-- GIVEN RECORDS follows --

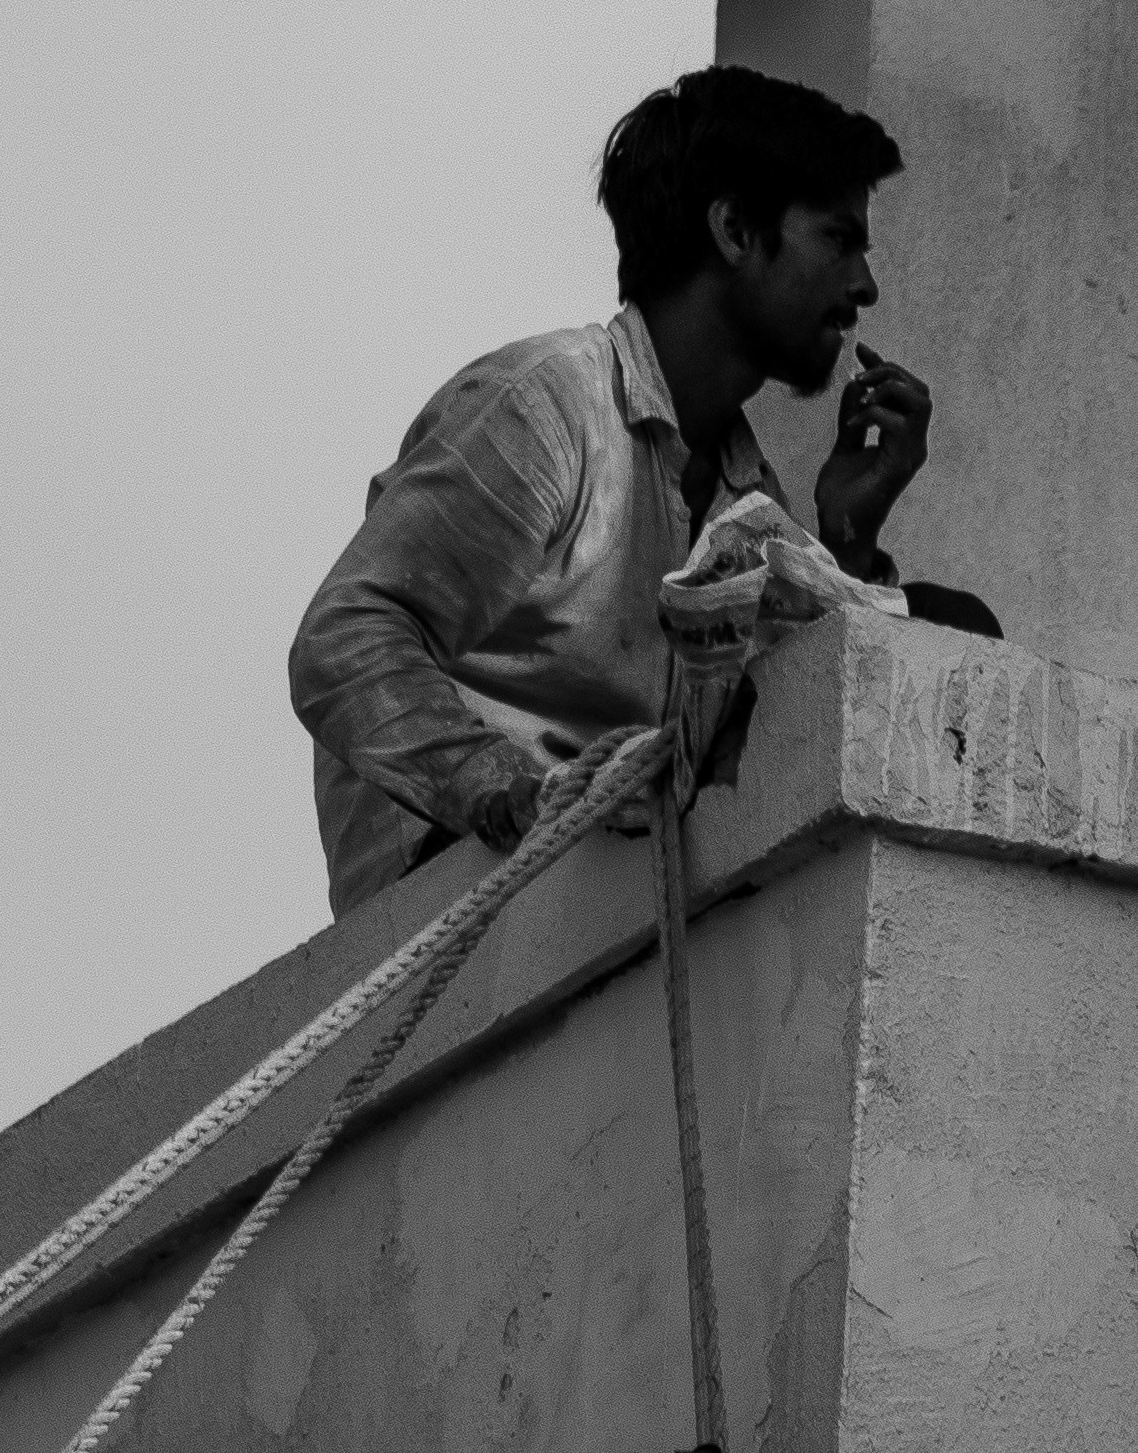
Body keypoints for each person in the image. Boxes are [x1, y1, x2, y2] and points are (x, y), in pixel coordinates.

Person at [289, 64, 979, 917]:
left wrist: (845, 545)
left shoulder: (744, 490)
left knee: (954, 623)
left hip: (614, 900)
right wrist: (512, 794)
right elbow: (344, 640)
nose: (866, 283)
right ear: (733, 228)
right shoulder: (548, 406)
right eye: (840, 239)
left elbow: (771, 733)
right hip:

-- GIVEN RECORDS concluded --

TASK INSTRUCTIONS -
Look through the entries and find each line that has the string "right". Copy those lines.

SOLUTION BELOW -
right wrist: (512, 794)
right elbow: (344, 640)
right ear: (733, 228)
right shoulder: (548, 406)
right eye: (840, 239)
right hip:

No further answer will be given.